Scientists design new bio-inspired molecules to promote bone regeneration

People's ability to regenerate bones declines with age and is further decreased by diseases such as osteoporosis. To help the aging population, researchers are looking for new therapies that improve bone regeneration.

Now, an interdisciplinary team of researchers from the Biotechnology Center (BIOTEC) and the Medical Faculty of TU Dresden along with a group from Max Bergmann Center of Biomaterials (MBC) developed novel bio-inspired molecules that enhance bone regeneration in mice. The results were published in the journal Biomaterials.

As people age, their ability to regenerate bones decreases. Fractures take longer to heal and diseases like osteoporosis only add to it. This represents a serious health challenge to the aging population and an increasing socioeconomic burden for the society. To help combat this issue, researchers are looking for new therapeutic approaches that can improve bone regeneration.

A team of scientists from Dresden used computer modeling and simulations to design novel bio-inspired molecules to enhance bone regeneration in mice. The new molecules can be incorporated into biomaterials and applied locally to bone defects. These new molecules are based on glycosaminoglycans, which are long-chained sugars such as hyaluronic acid or heparin.

A sweet solution for an old bone

"Thanks to our group's work and the work of other researchers, we know a distinct molecular pathway that regulates bone formation and repair. In fact, we can narrow it down to two proteins that work together to block bone regeneration, sclerostin and dickkopf-1" explains Prof. Lorenz Hofbauer, "The big challenge for developing drugs that improve bone healing is to efficiently turn off both of these proteins, which act as brake signals, at the same time."

An interdisciplinary approach was a key to this challenge. The Structural Bioinformatics group led by Prof. Maria Teresa Pisabarro at the Biotechnology Center (BIOTEC) of TU Dresden and the Functional Biomaterials group led by PD Dr. Vera Hintze at the Max Bergmann Center of Biomaterials (MBC), Institute of Materials Science of TU Dresden combined their know-how with bone expert Prof. Lorenz Hofbauer at the Medical Faculty of TU Dresden.

"For several years, we have harnessed the power of computer simulations to investigate how proteins regulating bone formation interact with their receptors. All this to design new molecules that can efficiently interfere with these interactions. We worked in tandem between the computer and the bench, designing new molecules and testing them, feeding the results back to our molecular models and learning more about the molecular properties required for our goal," explains Prof. Pisabarro.

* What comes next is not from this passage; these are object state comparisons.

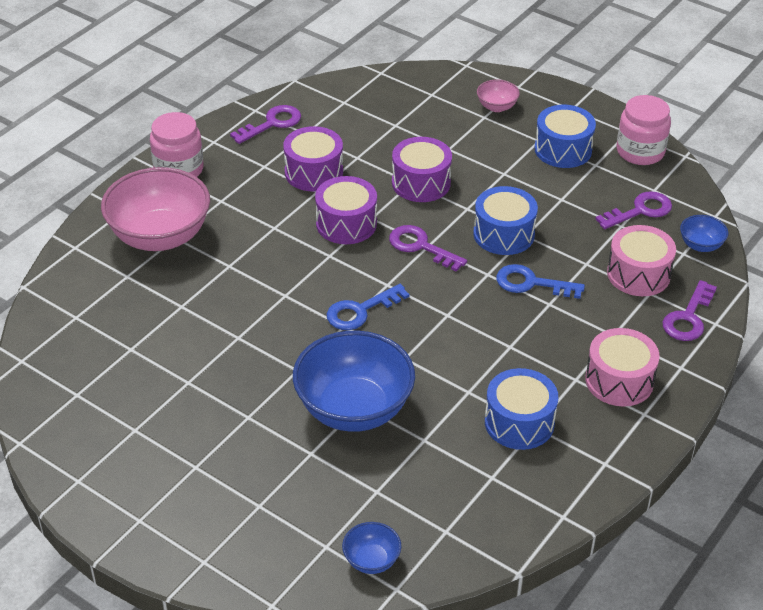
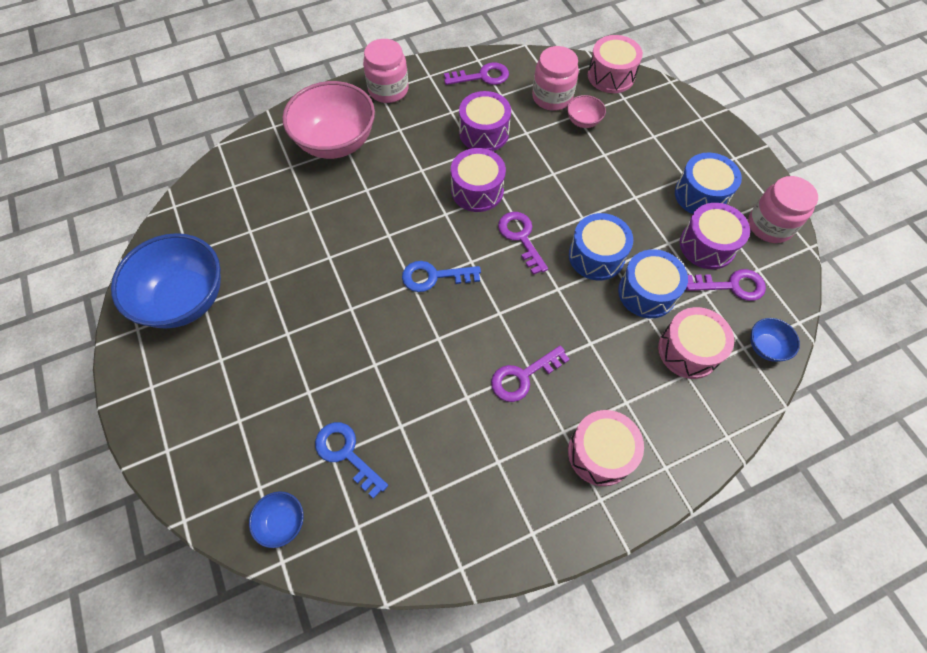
camera: 30 degrees right, 20 degrees up
(354, 409) = (367, 367): blue bowl -> blue bowl (185, 299)
(359, 117) = (552, 97): none -> pink jar
(404, 79) = (611, 76): none -> pink drum
(421, 183) = (560, 177): purple drum -> purple drum (707, 245)
(497, 107) = (670, 131): pink bowl -> pink bowl (583, 121)
(519, 422) = (487, 450): blue drum -> blue drum (647, 292)
(531, 283) = (588, 315): blue key -> blue key (346, 454)
(688, 317) = (705, 418): purple key -> purple key (523, 376)

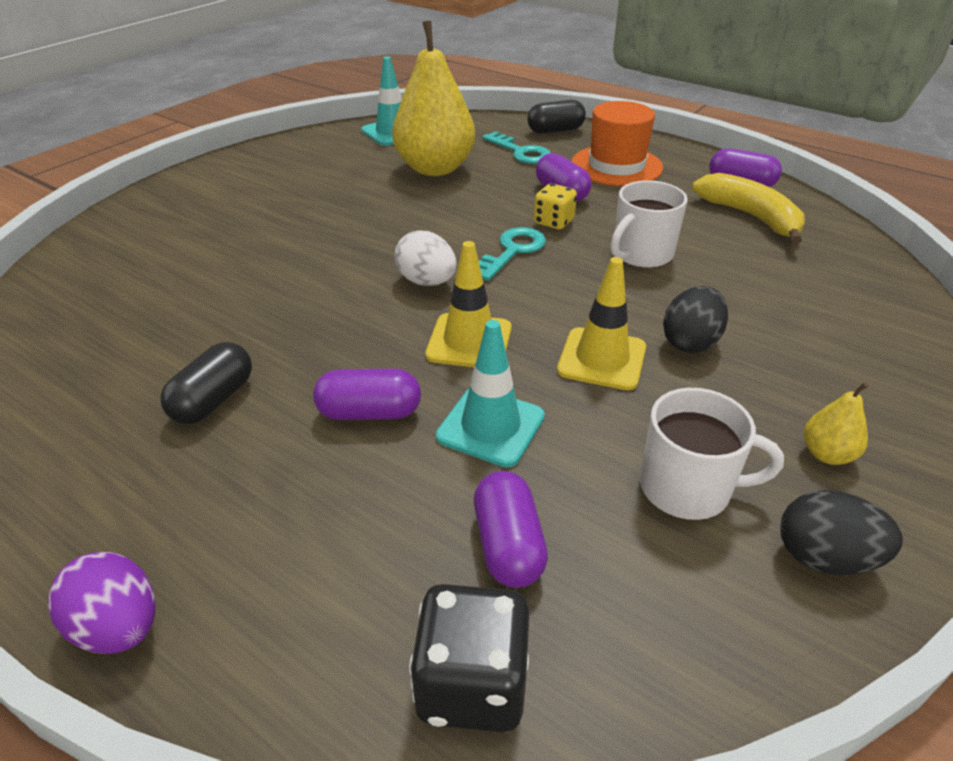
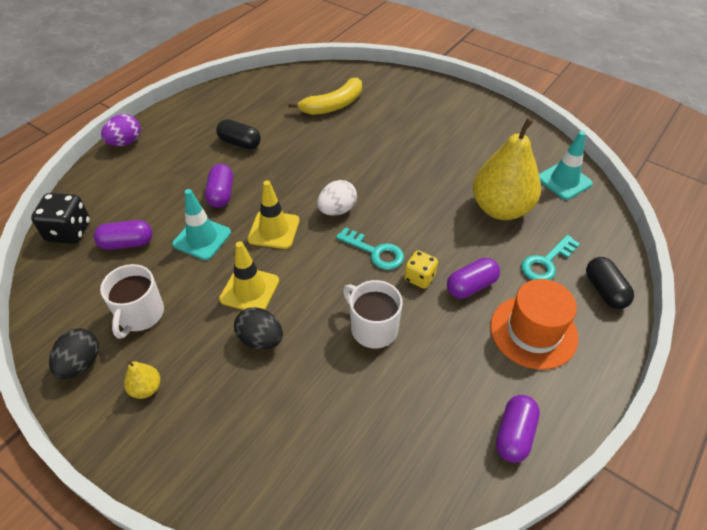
camera: 90 degrees right, 10 degrees up
(751, 217) = (443, 425): yellow banana -> yellow banana (333, 105)

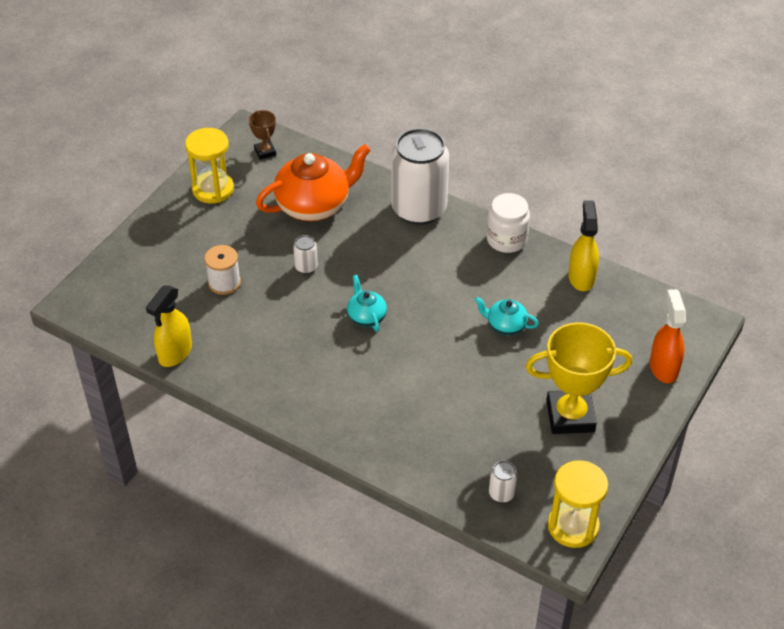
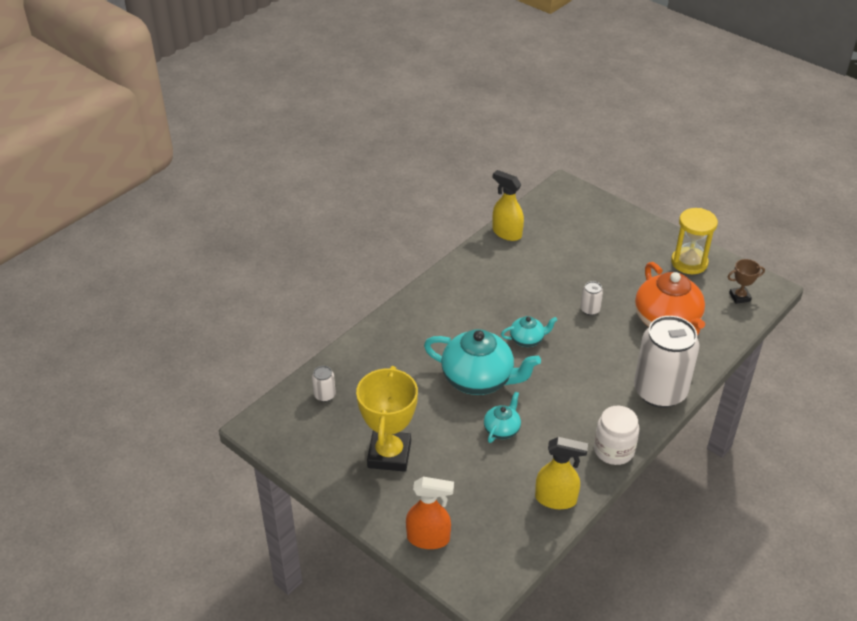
camera: 100 degrees right, 5 degrees down
(224, 283) = (577, 262): white spool -> none
(439, 352) = (479, 379): none -> turquoise teapot
(573, 526) = (279, 433): yellow hourglass -> none

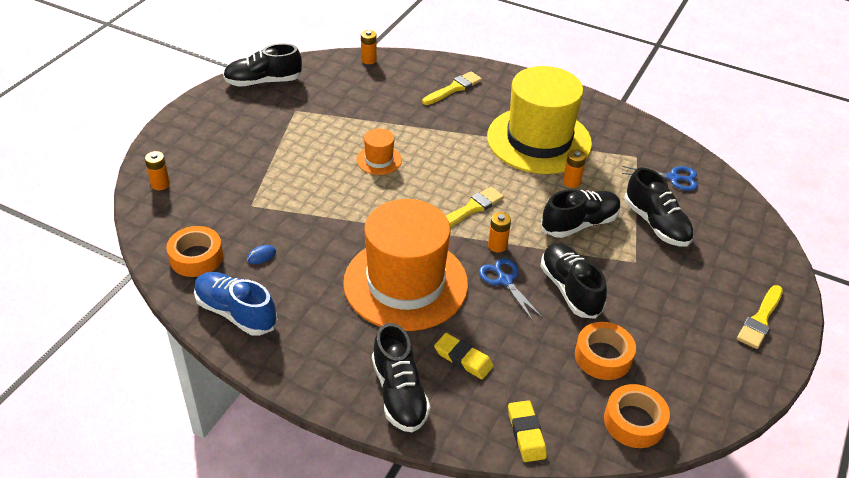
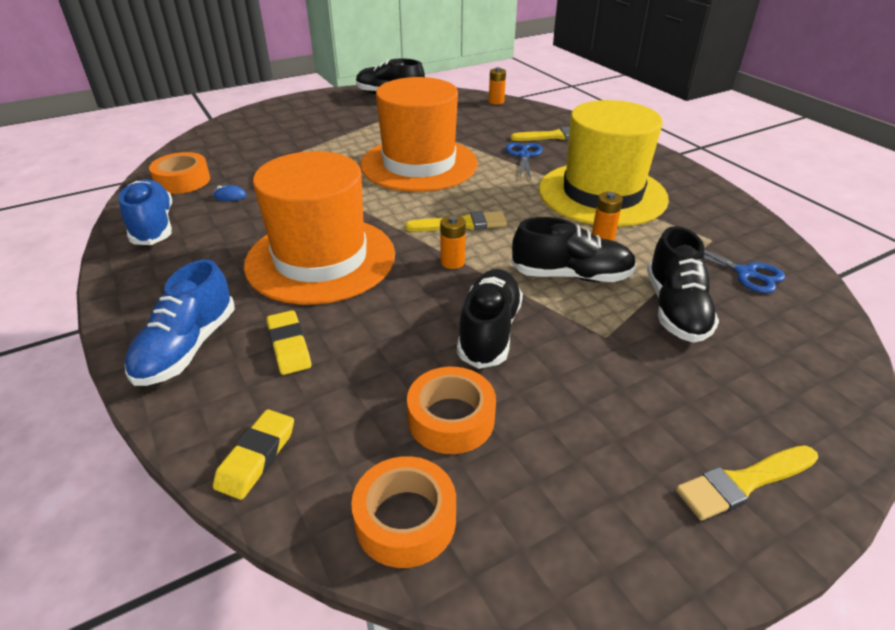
camera: 35 degrees right, 5 degrees down
(160, 184) = (227, 131): orange battery -> none
(379, 160) = (419, 164): orange hat -> orange hat, size x2.38
(399, 393) = (187, 348): black shoe -> blue shoe
(505, 281) = (423, 294): blue scissors -> blue scissors (524, 155)

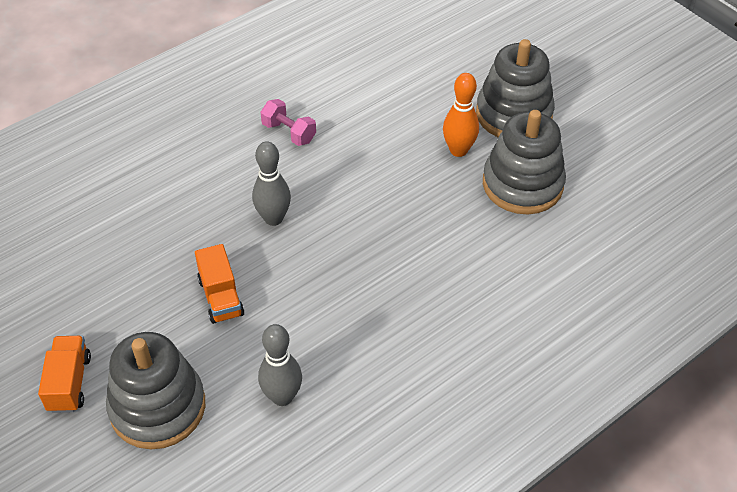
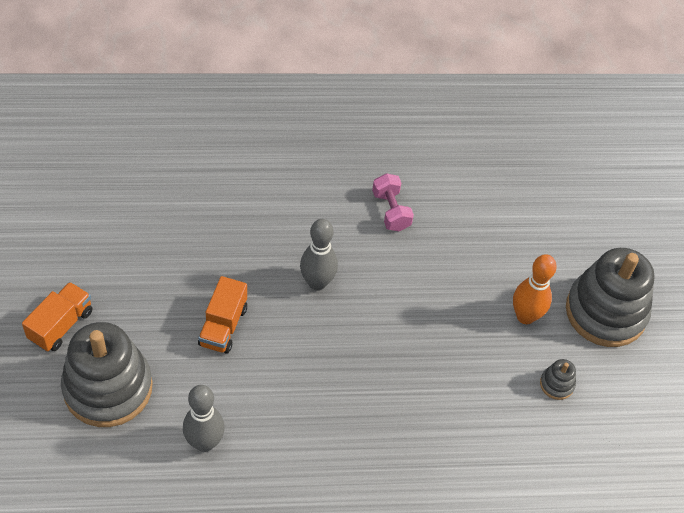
camera: 30 degrees right, 5 degrees up
(522, 184) = (557, 384): grey stacking toy -> grey stacking toy, size x0.41

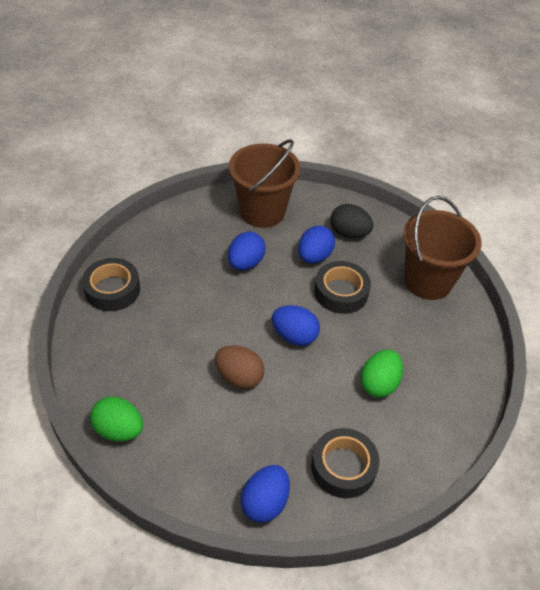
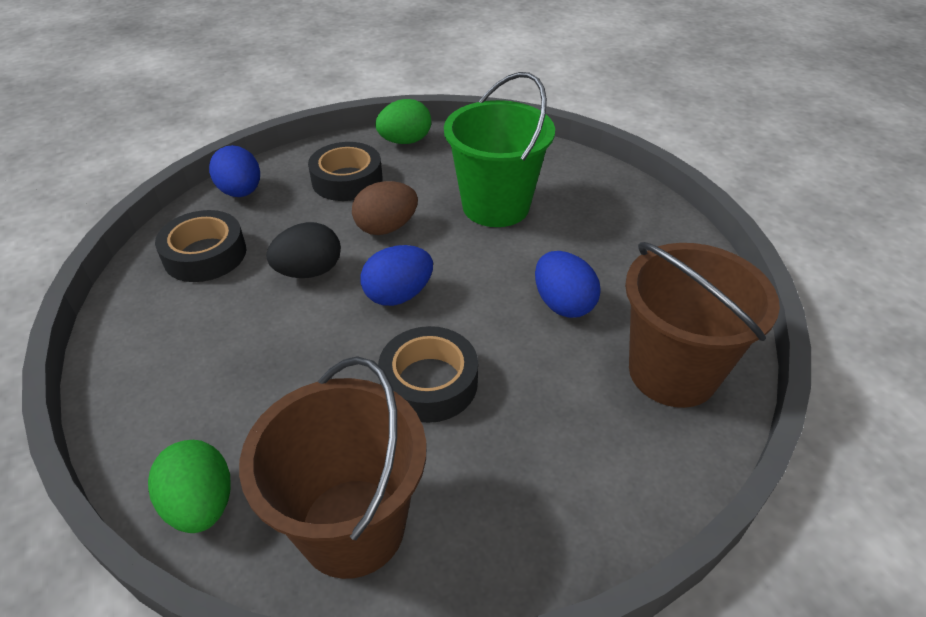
camera: 125 degrees right, 5 degrees down
(112, 289) = (591, 182): black tape -> black tape (347, 180)
(174, 329) = (496, 206): none -> green bucket
(314, 257) = (525, 388): blue egg -> none
(349, 233) = (551, 471): black egg -> black egg (309, 271)
(379, 384) = (253, 338): green egg -> green egg (201, 504)

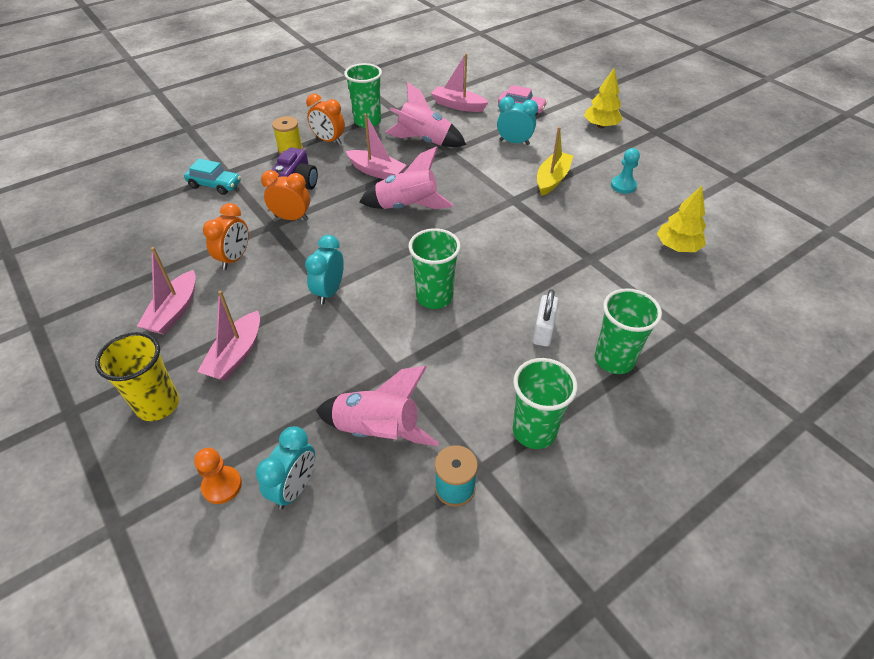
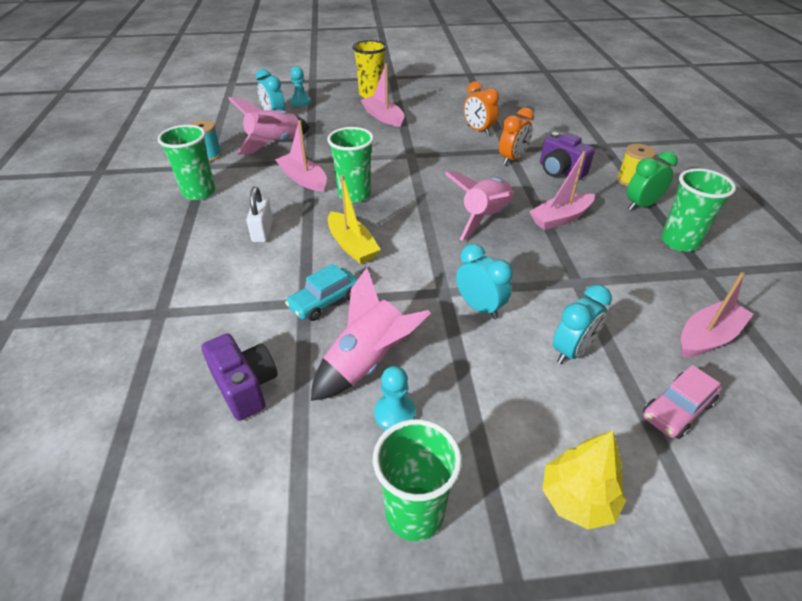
camera: 120 degrees right, 5 degrees down
(174, 311) = (442, 106): pink boat -> pink boat (303, 179)
(215, 185) = (586, 137): turquoise car -> turquoise car (324, 301)
(222, 486) = (300, 102): orange pawn -> turquoise pawn
(328, 141) = (641, 205): orange clock -> green clock
(329, 291) = (407, 155): turquoise clock -> turquoise clock (479, 307)
(424, 141) = (612, 270): pink rocket -> pink rocket (368, 362)
(543, 331) = (262, 231): white padlock -> white padlock turned 45 degrees clockwise
(552, 179) = (460, 345): yellow boat -> yellow boat (352, 245)
(614, 360) = (194, 252): green cup -> green cup (414, 513)
(677, 247) = (245, 387): yellow tree -> purple camera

Finally, the team of Lorenz Hofbauer's Bone Lab used a biomaterial loaded with the new molecules on bone defects in mice to test their effectiveness. The group found that materials containing the novel molecules outperformed the standard biomaterial and enhanced bone healing by up to 50%, which indicates their potential for improving bone regeneration.

Value-added chain: From computer to the lab bench and back

The multidisciplinary team used rational drug design to create novel molecules with tailored properties and minimal side effects. By using computational methods to predict and refine the properties of the designed molecules, the team was able to develop a series of candidates with the greatest potential for turning off the proteins that block bone regeneration.

Pisabarro group's expertise allowed the thorough analysis of the three-dimensional (3D) structures of the two proteins that block bone regeneration. With that, they were able to model their interaction with their receptors in 3D and identify so-called hot spots, i.e., specific physicochemical and dynamic properties that are essential for the biological interaction to occur.

"We used molecular modeling to design new structures that mimic relevant receptor interactions with both proteins. We wanted this binding to be stronger than their natural interactions. In this way, our novel molecules would simultaneously hijack the proteins and effectively turn them off to turn the bone regeneration on," explains Prof. Pisabarro.

"The molecules designed by Pisabarro's group were synthesized by our colleagues at the Free University of Berlin and then analyzed regarding their protein binding properties via biophysical interaction analysis," says PD Dr. Hintze. "For each of the molecules we were able to measure the binding strength with the proteins and their interference with natural receptor binding of the proteins. Thus, we could reveal empirically how effective each of the small molecules could be at turning off the inhibitory proteins." Hofbauer group then tested the biological relevance of these interaction studies in a cell culture model and later in mice.

The results of such iterative testing are a valuable asset that enhances the current molecular models of the Pisabarro group and can be used to guide the development of novel and better molecules in the future. Such an approach also ensures that animal research is minimized and enters the project only in its final phase.

The team's findings represent an exciting step forward in preclinical development. The newly designed molecules could potentially be used to turn off the proteins that block bone regeneration and lead to the development of novel, more effective treatments for bone fractures and other bone-related conditions.